## PROVIDED DATA
----
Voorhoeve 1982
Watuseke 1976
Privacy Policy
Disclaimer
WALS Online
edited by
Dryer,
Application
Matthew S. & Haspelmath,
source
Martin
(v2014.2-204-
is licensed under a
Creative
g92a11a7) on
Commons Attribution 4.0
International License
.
----
## TRY IT
Format every line in the entries above as a JSON list of strings, one string per line, with blank lines left out.

## RESPONSE FOR THIS EXERCISE
[
  "Voorhoeve 1982",
  "Watuseke 1976",
  "Privacy Policy",
  "Disclaimer",
  "WALS Online",
  "edited by",
  "Dryer,",
  "Application",
  "Matthew S. & Haspelmath,",
  "source",
  "Martin",
  "(v2014.2-204-",
  "is licensed under a",
  "Creative",
  "g92a11a7) on",
  "Commons Attribution 4.0",
  "International License",
  "."
]